### What the task requires
The reply should hold nothing except the lines from the one with "Mental Fitness" through the end of the entries, duplicated exactly and with no pictures.

= Beginning of Section =

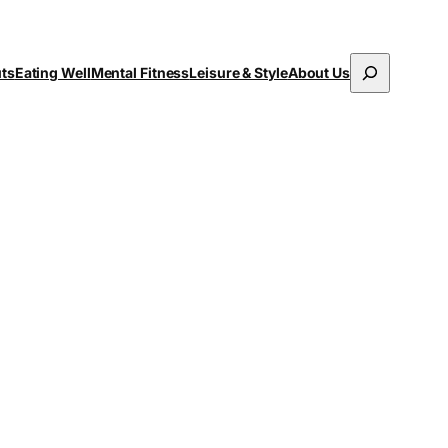
Search
uts
Eating Well
Mental Fitness
Leisure & Style
About Us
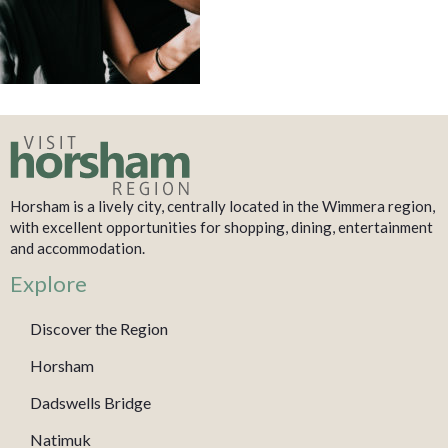
Horsham is a lively city, centrally located in the Wimmera region,
with excellent opportunities for shopping, dining, entertainment
and accommodation.
Explore
Discover the Region
Horsham
Dadswells Bridge
Natimuk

= End of Section =

### Written answer
Mental Fitness
Leisure & Style
About Us
Horsham is a lively city, centrally located in the Wimmera region,
with excellent opportunities for shopping, dining, entertainment
and accommodation.
Explore
Discover the Region
Horsham
Dadswells Bridge
Natimuk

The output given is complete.